1. What made you want to be a chemist?
I always enjoyed chemistry at school and it came quite naturally to me. I really enjoyed the practical side of the subject and this is really what drew me in further and enabled me to see and express the creativity and problem-solving side of research.
2. If you weren’t a chemist and could do any other job, what would it be – and why?
While I’d love to have been a professional footballer (if not just for the money) my talents were never really directed there. I think that a career as a marine biologist, studying the behaviour of fish and the delicate balance of coral reefs would have been perfect, especialy somewhere hot and exciting like Hawaii!
3. How can chemists best contribute to the world at large?
I think that chemists have and do contribute a lot to the world from things like plastics to drugs. As the world around us changes, the challenges that it presents also change and we need to be flexible enough to change our targets to solving (or at least helping to solve) global chalenges such developing new technologies to help abate global warming, and generate clean electricity. We must also be wise enough to teach and enthuse the next generation of chemists to keep solving problems as well as continue to develop a fundamental understanding of chemistry.
4. Which historical figure would you most like to have dinner with – and why?
Shakespeare. So little is actualy known about his life or his inspiration for his many works that it would be fascinating to find out. I’m sure he would be fascinated to see how the subjects for his work are so relevant in todays society as they were in his.
5. When was the last time you did an experiment in the lab – and what was it?
About 2 months ago I showed a new student in my lab how to make an aluminium methyl complex.

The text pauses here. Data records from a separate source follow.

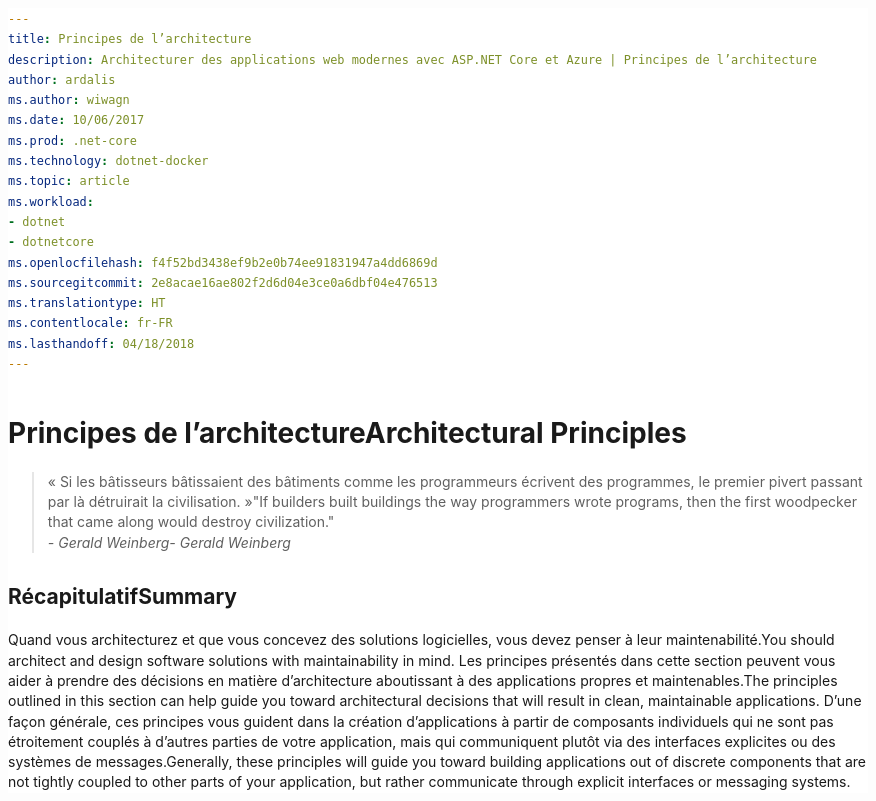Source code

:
 ```yaml
---
title: Principes de l’architecture
description: Architecturer des applications web modernes avec ASP.NET Core et Azure | Principes de l’architecture
author: ardalis
ms.author: wiwagn
ms.date: 10/06/2017
ms.prod: .net-core
ms.technology: dotnet-docker
ms.topic: article
ms.workload:
- dotnet
- dotnetcore
ms.openlocfilehash: f4f52bd3438ef9b2e0b74ee91831947a4dd6869d
ms.sourcegitcommit: 2e8acae16ae802f2d6d04e3ce0a6dbf04e476513
ms.translationtype: HT
ms.contentlocale: fr-FR
ms.lasthandoff: 04/18/2018
---
```

# <a name="architectural-principles"></a><span data-ttu-id="818cd-103">Principes de l’architecture</span><span class="sxs-lookup"><span data-stu-id="818cd-103">Architectural Principles</span></span>

> <span data-ttu-id="818cd-104">« Si les bâtisseurs bâtissaient des bâtiments comme les programmeurs écrivent des programmes, le premier pivert passant par là détruirait la civilisation. »</span><span class="sxs-lookup"><span data-stu-id="818cd-104">"If builders built buildings the way programmers wrote programs, then the first woodpecker that came along would destroy civilization."</span></span>  
> <span data-ttu-id="818cd-105">_\- Gerald Weinberg_</span><span class="sxs-lookup"><span data-stu-id="818cd-105">_\- Gerald Weinberg_</span></span>

## <a name="summary"></a><span data-ttu-id="818cd-106">Récapitulatif</span><span class="sxs-lookup"><span data-stu-id="818cd-106">Summary</span></span>

<span data-ttu-id="818cd-107">Quand vous architecturez et que vous concevez des solutions logicielles, vous devez penser à leur maintenabilité.</span><span class="sxs-lookup"><span data-stu-id="818cd-107">You should architect and design software solutions with maintainability in mind.</span></span> <span data-ttu-id="818cd-108">Les principes présentés dans cette section peuvent vous aider à prendre des décisions en matière d’architecture aboutissant à des applications propres et maintenables.</span><span class="sxs-lookup"><span data-stu-id="818cd-108">The principles outlined in this section can help guide you toward architectural decisions that will result in clean, maintainable applications.</span></span> <span data-ttu-id="818cd-109">D’une façon générale, ces principes vous guident dans la création d’applications à partir de composants individuels qui ne sont pas étroitement couplés à d’autres parties de votre application, mais qui communiquent plutôt via des interfaces explicites ou des systèmes de messages.</span><span class="sxs-lookup"><span data-stu-id="818cd-109">Generally, these principles will guide you toward building applications out of discrete components that are not tightly coupled to other parts of your application, but rather communicate through explicit interfaces or messaging systems.</span></span>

I still make sure I clear time to help new students get up to speed but it has been about a year since I last did any sustained work on a separate project myself.
6. If exiled on a desert island, what one book and one CD would you take with you?
I’m sure that Ray Mears must have done an extreme survival book that would come in handy! For something a bit more enjoyable I would probably go for 1984 by George Orwell. As for music perhaps Radiohead – The Bends or The Killers – Sam’s Town.
Andrew Dove is in the Department of Chemistry at The University of Warwick and works on the development functional degradable biomaterials, polymerisation catalysis and polymers from sustainable resources.